# Could BBC World News HD be coming soon?



## Adam Richey (Mar 25, 2002)

Correct me if I am wrong everybody, but I thought Discovery Networks handled the negotiations for BBC World News in the United States. I thought I had seen that in a few places. With that being said, shouldn't they be able to make BBC World News HD available? I know BBC World News is available on Fios and several cable systems. It would be an awesome addition, especially in HD. I know it's not launched yet, but it has been rumored by a few different sources.

Surely BBC World News HD would be a widely accepted addition as it would provide another great news station in HD, and it would offer a bit of an alternative to CNN and FOX News and MSNBC. Just wondering if anybody has anymore information or wants this channel as much as I do.


----------



## space86 (May 4, 2007)

BBC World News HD I would like E* to add this news channel.


----------



## moman19 (Oct 22, 2004)

I hope they upgrade Fox News Channel to HD before considering BBC-HD.

*......PLEASE???* :beatdeadhorse:


----------



## harsh (Jun 15, 2003)

Adam Richey said:


> With that being said, shouldn't they be able to make BBC World News HD available? I know BBC World News is available on Fios and several cable systems.


BBC World News isn't available in HD, so discussions of carriage are academic. The fact that DISH doesn't carry BBCWN in SD doesn't bode well for the HD version.


----------



## Paul Secic (Dec 16, 2003)

Adam Richey said:


> Correct me if I am wrong everybody, but I thought Discovery Networks handled the negotiations for BBC World News in the United States. I thought I had seen that in a few places. With that being said, shouldn't they be able to make BBC World News HD available? I know BBC World News is available on Fios and several cable systems. It would be an awesome addition, especially in HD. I know it's not launched yet, but it has been rumored by a few different sources.
> 
> Surely BBC World News HD would be a widely accepted addition as it would provide another great news station in HD, and it would offer a bit of an alternative to CNN and FOX News and MSNBC. Just wondering if anybody has anymore information or wants this channel as much as I do.

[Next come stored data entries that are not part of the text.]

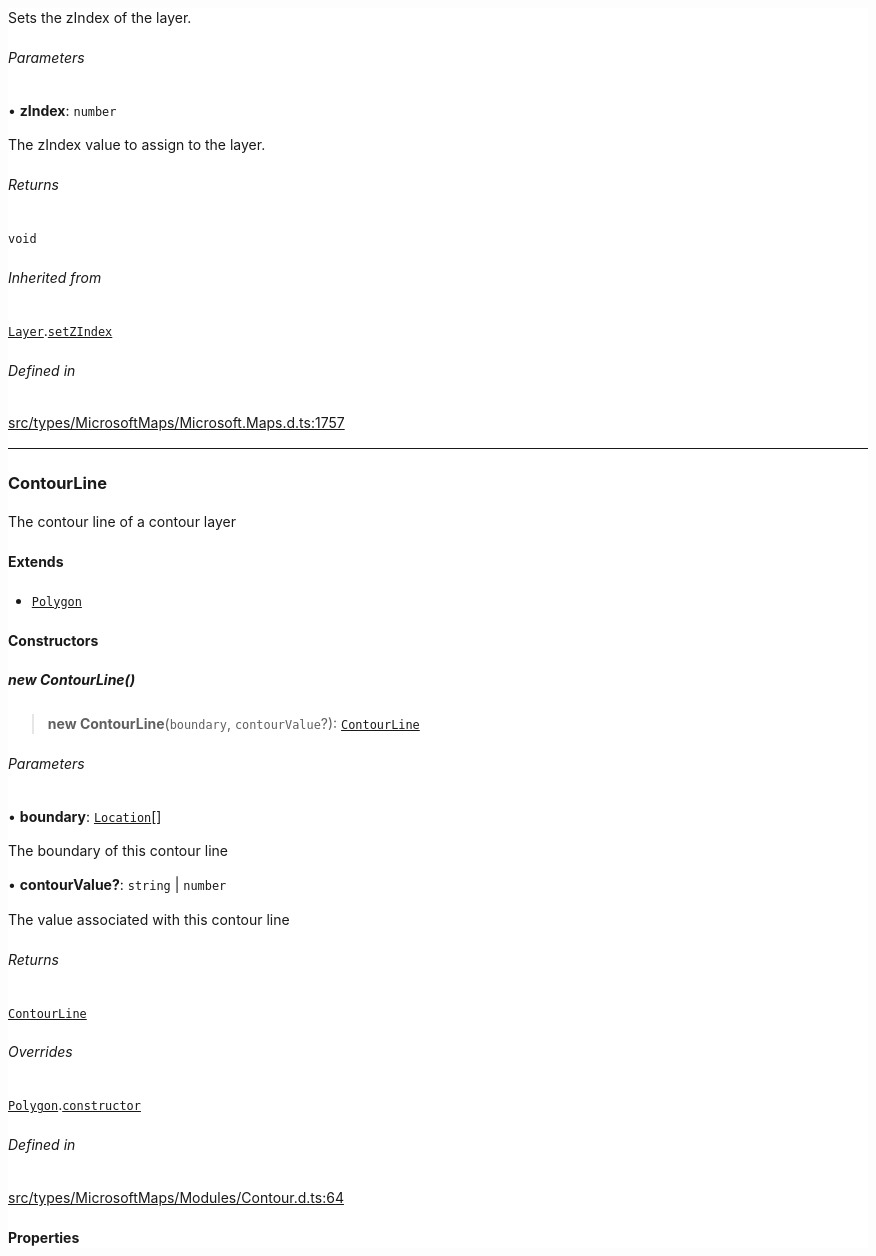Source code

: Sets the zIndex of the layer.

###### Parameters

• **zIndex**: `number`

The zIndex value to assign to the layer.

###### Returns

`void`

###### Inherited from

[`Layer`](README.md#layer).[`setZIndex`](README.md#setzindex-3)

###### Defined in

[src/types/MicrosoftMaps/Microsoft.Maps.d.ts:1757](https://github.com/Anson2251/trackmaker/blob/852db12d0b72b755ac57c96b03b560323c9f2041/src/types/MicrosoftMaps/Microsoft.Maps.d.ts#L1757)

***

### ContourLine

The contour line of a contour layer

#### Extends

- [`Polygon`](README.md#polygon)

#### Constructors

##### new ContourLine()

> **new ContourLine**(`boundary`, `contourValue`?): [`ContourLine`](README.md#contourline)

###### Parameters

• **boundary**: [`Location`](README.md#location)[]

The boundary of this contour line

• **contourValue?**: `string` \| `number`

The value associated with this contour line

###### Returns

[`ContourLine`](README.md#contourline)

###### Overrides

[`Polygon`](README.md#polygon).[`constructor`](README.md#constructors-26)

###### Defined in

[src/types/MicrosoftMaps/Modules/Contour.d.ts:64](https://github.com/Anson2251/trackmaker/blob/852db12d0b72b755ac57c96b03b560323c9f2041/src/types/MicrosoftMaps/Modules/Contour.d.ts#L64)

#### Properties
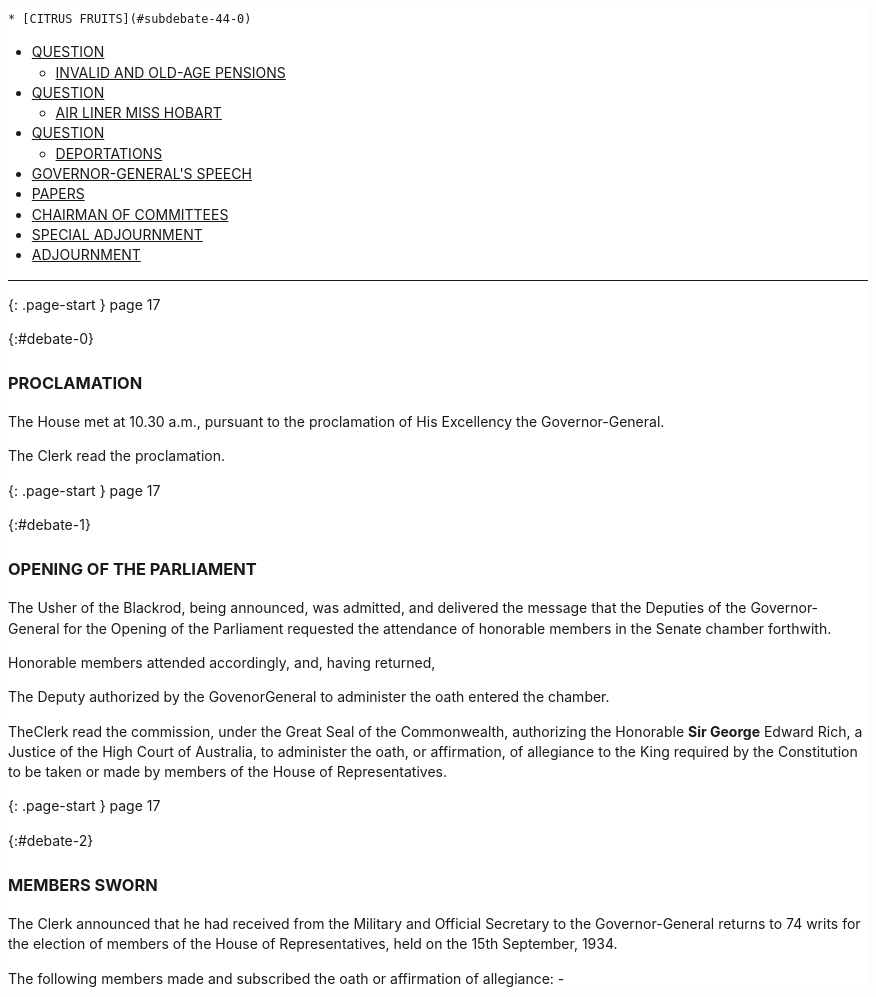     * [CITRUS FRUITS](#subdebate-44-0)
* [QUESTION](#debate-45)
    * [INVALID AND OLD-AGE PENSIONS](#subdebate-45-0)
* [QUESTION](#debate-46)
    * [AIR LINER MISS HOBART](#subdebate-46-0)
* [QUESTION](#debate-47)
    * [DEPORTATIONS](#subdebate-47-0)
* [GOVERNOR-GENERAL'S SPEECH](#debate-48)
* [PAPERS](#debate-49)
* [CHAIRMAN OF COMMITTEES](#debate-50)
* [SPECIAL ADJOURNMENT](#debate-51)
* [ADJOURNMENT](#debate-52)


----

{: .page-start }
page 17

{:#debate-0}
### PROCLAMATION

The House met at 10.30 a.m., pursuant to the proclamation of His Excellency the Governor-General. 

The  Clerk  read the proclamation. 

{: .page-start }
page 17

{:#debate-1}
### OPENING OF THE PARLIAMENT

The Usher of the Blackrod, being announced, was admitted, and delivered the message that the Deputies of the Governor-General for the Opening of the Parliament requested the attendance of honorable members in the Senate chamber forthwith. 

Honorable members attended accordingly, and, having returned, 

The Deputy authorized by the GovenorGeneral to administer the oath entered the chamber. 

TheClerk read the commission, under the Great Seal of the Commonwealth, authorizing the Honorable  **Sir George**  Edward Rich, a Justice of the High Court of Australia, to administer the oath, or affirmation, of allegiance to the King required by the Constitution to be taken or made by members of the House of Representatives. 

{: .page-start }
page 17

{:#debate-2}
### MEMBERS SWORN

The  Clerk  announced that he had received from the Military and Official Secretary to the Governor-General returns to 74 writs for the election of members of the House of Representatives, held on the 15th September, 1934. 

The following members made and subscribed the oath or affirmation of allegiance: - 
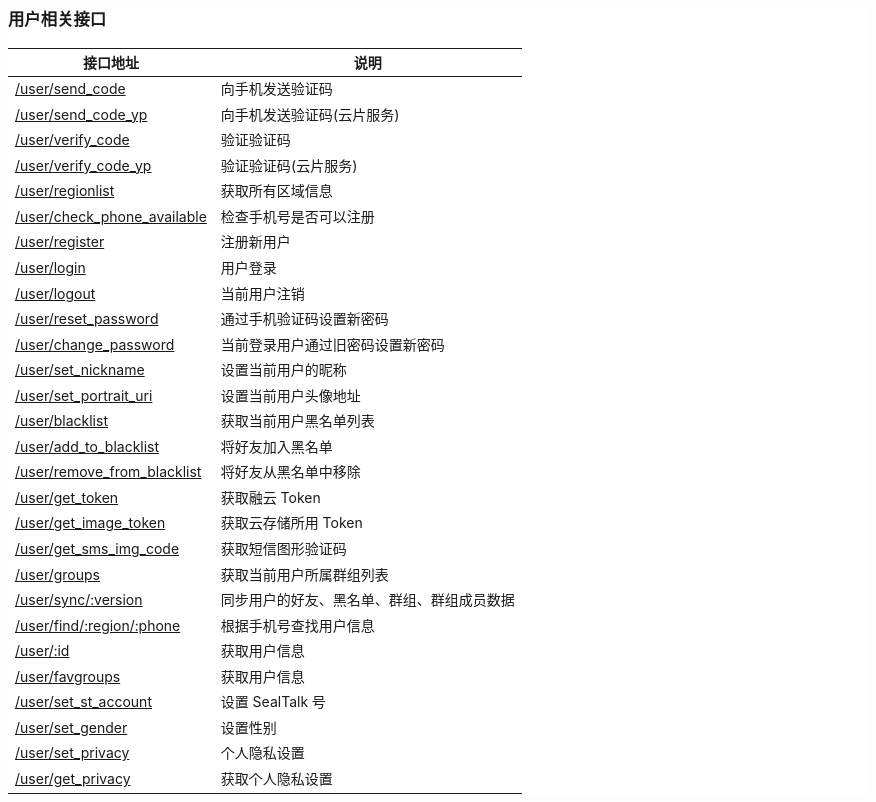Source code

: ### 用户相关接口

| 接口地址 | 说明 |
|---------|-----|
| [/user/send_code](#post-usersend_code) | 向手机发送验证码 |
| [/user/send_code_yp](#post-usersend_code_yp) | 向手机发送验证码(云片服务) |
| [/user/verify_code](#post-userverify_code) | 验证验证码 |
| [/user/verify_code_yp](#post-userverify_code_yp) | 验证验证码(云片服务) |
| [/user/regionlist](#get-userregionlist) | 获取所有区域信息 |
| [/user/check_phone_available](#post-usercheck_phone_available) | 检查手机号是否可以注册 |
| [/user/register](#post-userregister) | 注册新用户 |
| [/user/login](#post-userlogin) | 用户登录 |
| [/user/logout](#post-userlogout) | 当前用户注销 |
| [/user/reset_password](#post-userreset_password) | 通过手机验证码设置新密码 |
| [/user/change_password](#post-userchange_password) | 当前登录用户通过旧密码设置新密码 |
| [/user/set_nickname](#post-userset_nickname) | 设置当前用户的昵称 |
| [/user/set_portrait_uri](#post-userset_portrait_uri) | 设置当前用户头像地址 |
| [/user/blacklist](#get-userblacklist) | 获取当前用户黑名单列表 |
| [/user/add_to_blacklist](#post-useradd_to_blacklist) | 将好友加入黑名单 |
| [/user/remove_from_blacklist](#post-userremove_from_blacklist) | 将好友从黑名单中移除 |
| [/user/get_token](#post-userget_token) | 获取融云 Token |
| [/user/get_image_token](#post-userget_image_token) | 获取云存储所用 Token |
| [/user/get_sms_img_code](#post-userget_sms_img_code) | 获取短信图形验证码 |
| [/user/groups](#post-usergroups) | 获取当前用户所属群组列表 |
| [/user/sync/:version](#post-usersyncversion) | 同步用户的好友、黑名单、群组、群组成员数据 |
| [/user/find/:region/:phone](#post-userfindregionphone) | 根据手机号查找用户信息 |
| [/user/:id](#post-userid) | 获取用户信息 |
| [/user/favgroups](#get-userfavgroups) | 获取用户信息 |
| [/user/set_st_account](#post-userset_st_account) | 设置 SealTalk 号 |
| [/user/set_gender](#post-userset_gender) | 设置性别 |
| [/user/set_privacy](#post-userset_privacy) | 个人隐私设置 |
| [/user/get_privacy](#get-userget_privacy) | 获取个人隐私设置 |

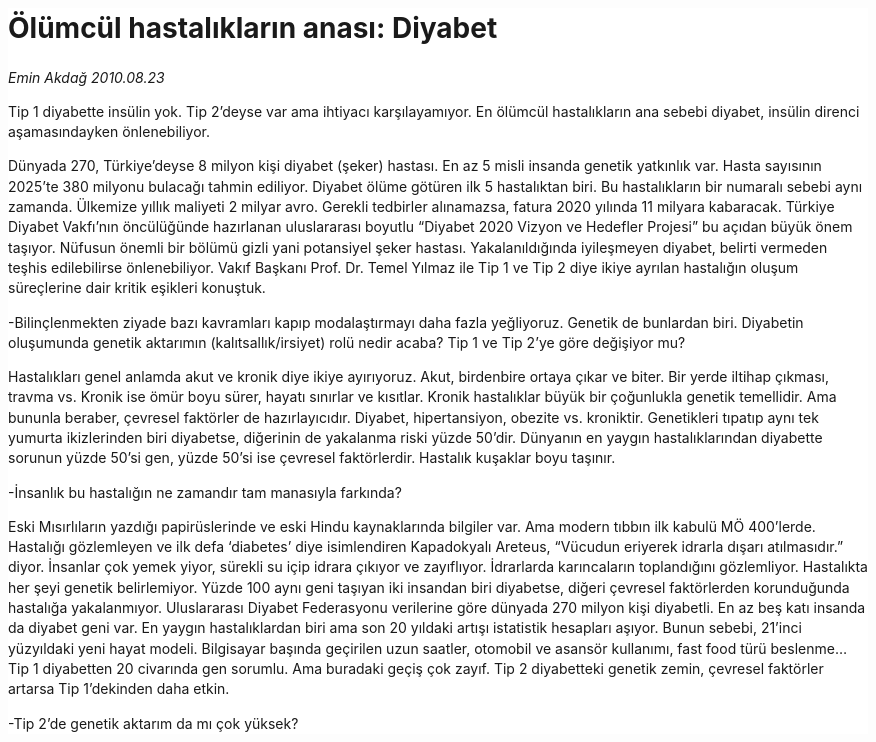 # Ölümcül hastalıkların anası: Diyabet

*Emin Akdağ 2010.08.23*

<font class="agenda2NewsSpot">
 Tip 1 diyabette insülin yok. Tip 2’deyse var ama ihtiyacı karşılayamıyor. En ölümcül hastalıkların ana sebebi diyabet, insülin direnci aşamasındayken önlenebiliyor.
</font>
<font class="newsDetail">
 <p>
  <p class="MsoNormal">
   Dünyada 270, Türkiye’deyse 8 milyon kişi diyabet (şeker) hastası. En az 5 misli insanda genetik yatkınlık var. Hasta sayısının 2025’te 380 milyonu bulacağı tahmin ediliyor. Diyabet ölüme götüren ilk 5 hastalıktan biri. Bu hastalıkların bir numaralı sebebi aynı zamanda. Ülkemize yıllık maliyeti 2 milyar avro. Gerekli tedbirler alınamazsa, fatura 2020 yılında 11 milyara kabaracak. Türkiye Diyabet Vakfı’nın öncülüğünde hazırlanan uluslararası boyutlu “Diyabet 2020 Vizyon ve Hedefler Projesi” bu açıdan büyük önem taşıyor. Nüfusun önemli bir bölümü gizli yani potansiyel şeker hastası. Yakalanıldığında iyileşmeyen diyabet, belirti vermeden teşhis edilebilirse önlenebiliyor. Vakıf Başkanı Prof. Dr. Temel Yılmaz ile Tip 1 ve Tip 2 diye ikiye ayrılan hastalığın oluşum süreçlerine dair kritik eşikleri konuştuk.
  </p>
  <p class="MsoNormal">
   -Bilinçlenmekten ziyade bazı kavramları kapıp modalaştırmayı daha fazla yeğliyoruz. Genetik de bunlardan biri. Diyabetin oluşumunda genetik aktarımın (kalıtsallık/irsiyet) rolü nedir acaba? Tip 1 ve Tip 2’ye göre değişiyor mu?
  </p>
  <p class="MsoNormal">
   Hastalıkları genel anlamda akut ve kronik diye ikiye ayırıyoruz. Akut, birdenbire ortaya çıkar ve biter. Bir yerde iltihap çıkması, travma vs. Kronik ise ömür boyu sürer, hayatı sınırlar ve kısıtlar. Kronik hastalıklar büyük bir çoğunlukla genetik temellidir. Ama bununla beraber, çevresel faktörler de hazırlayıcıdır. Diyabet, hipertansiyon, obezite vs. kroniktir. Genetikleri tıpatıp aynı tek yumurta ikizlerinden biri diyabetse, diğerinin de yakalanma riski yüzde 50’dir. Dünyanın en yaygın hastalıklarından diyabette sorunun yüzde 50’si gen, yüzde 50’si ise çevresel faktörlerdir. Hastalık kuşaklar boyu taşınır.
  </p>
  <p class="MsoNormal">
   -İnsanlık bu hastalığın ne zamandır tam manasıyla farkında?
  </p>
  <p class="MsoNormal">
   Eski Mısırlıların yazdığı papirüslerinde ve eski Hindu kaynaklarında bilgiler var. Ama modern tıbbın ilk kabulü MÖ 400’lerde. Hastalığı gözlemleyen ve ilk defa ‘diabetes’ diye isimlendiren Kapadokyalı Areteus, “Vücudun eriyerek idrarla dışarı atılmasıdır.” diyor. İnsanlar çok yemek yiyor, sürekli su içip idrara çıkıyor ve zayıflıyor. İdrarlarda karıncaların toplandığını gözlemliyor. Hastalıkta her şeyi genetik belirlemiyor. Yüzde 100 aynı geni taşıyan iki insandan biri diyabetse, diğeri çevresel faktörlerden korunduğunda hastalığa yakalanmıyor. Uluslararası Diyabet Federasyonu verilerine göre dünyada 270 milyon kişi diyabetli.
   <span>
   </span>
   En az beş katı insanda da diyabet geni var. En yaygın hastalıklardan biri ama son 20 yıldaki artışı istatistik hesapları aşıyor. Bunun sebebi, 21’inci yüzyıldaki yeni hayat modeli. Bilgisayar başında geçirilen uzun saatler, otomobil ve asansör kullanımı, fast food türü beslenme… Tip 1 diyabetten 20 civarında gen sorumlu. Ama buradaki geçiş çok zayıf. Tip 2 diyabetteki genetik zemin, çevresel faktörler artarsa Tip 1’dekinden daha etkin.
   <span>
   </span>
  </p>
  <p class="MsoNormal">
   -Tip 2’de genetik aktarım da mı çok yüksek?
  </p>
  <p class="MsoNormal">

Two years ago Sam Rubin of KTLA said BBC WORLD was available for cable and DBS. I would settle for a HD feed.


----------



## SWTESTER (Apr 7, 2004)

I would like it in SD now, HD when avail. intead of Faux News anyday. Explore the world, don't bury your -----  .


----------



## dbconsultant (Sep 13, 2005)

moman19 said:


> I hope they upgrade Fox News Channel to HD before considering BBC-HD.
> 
> *......PLEASE???* :beatdeadhorse:


 +1


----------



## davethestalker (Sep 17, 2006)

BBC America in HD before some Euro news channel and FNC-HD + FBC-HD before a world new channel. I don't live in the land of Euro snobs, don't care at all about their news.


----------



## James Long (Apr 17, 2003)

I don't see Fox News HD or Fox Business Channel coming soon. Sorry.
BBC World News HD? Yeah, that would be a good Platinum HD channel.

(I'd prefer Classic Silver 200 / Silver HD and a SD feed for all ... but putting it in Platinum to add value and "replace" HD News is a thought.)

I still miss CNN International.


----------



## James Long (Apr 17, 2003)

James Long said:


> I don't see Fox News HD or Fox Business Channel coming soon. Sorry.


OK *I WAS WRONG!*

Fox News HD, Fox Business Channel HD and Fox Business SD ARE UP AND RUNNING!


----------



## James Long (Apr 17, 2003)

Hmmm ... not as wrong as I thought. Just Fox Business SD added (at 250 level).
The HDs are "available" to someone special ... just not anyone I know!


----------



## ICBM99 (Apr 4, 2007)

I noticed that Fox News HD was listed as ch 9477, but it was not available (blocked Red). So maybe.


----------



## hughh (Sep 22, 2006)

I don't live in the land of Euro snobs, don't care at all about their news.>>>

Neither do I...here's a vote for Texas news ONLY and get rid of ALL other news!!!


----------



## davethestalker (Sep 17, 2006)

James Long said:


> OK *I WAS WRONG!*
> 
> Fox News HD, Fox Business Channel HD and Fox Business SD ARE UP AND RUNNING!


I checked the guide to see what was on FSN and it was SD. 15 min. later, I put the channel on and I thought my DVR was in ZOOM mode or stretch-o-vision, nope it's HD!!!

This means Speed HD is coming soon. Better be by this weekend.


----------



## hughh (Sep 22, 2006)

This means Speed HD is coming soon. Better be by this weekend.>>>

Fantastico! Now, if we could get BBC World News in HD...they ususally offer F1 updates, news and rumors in between races.


----------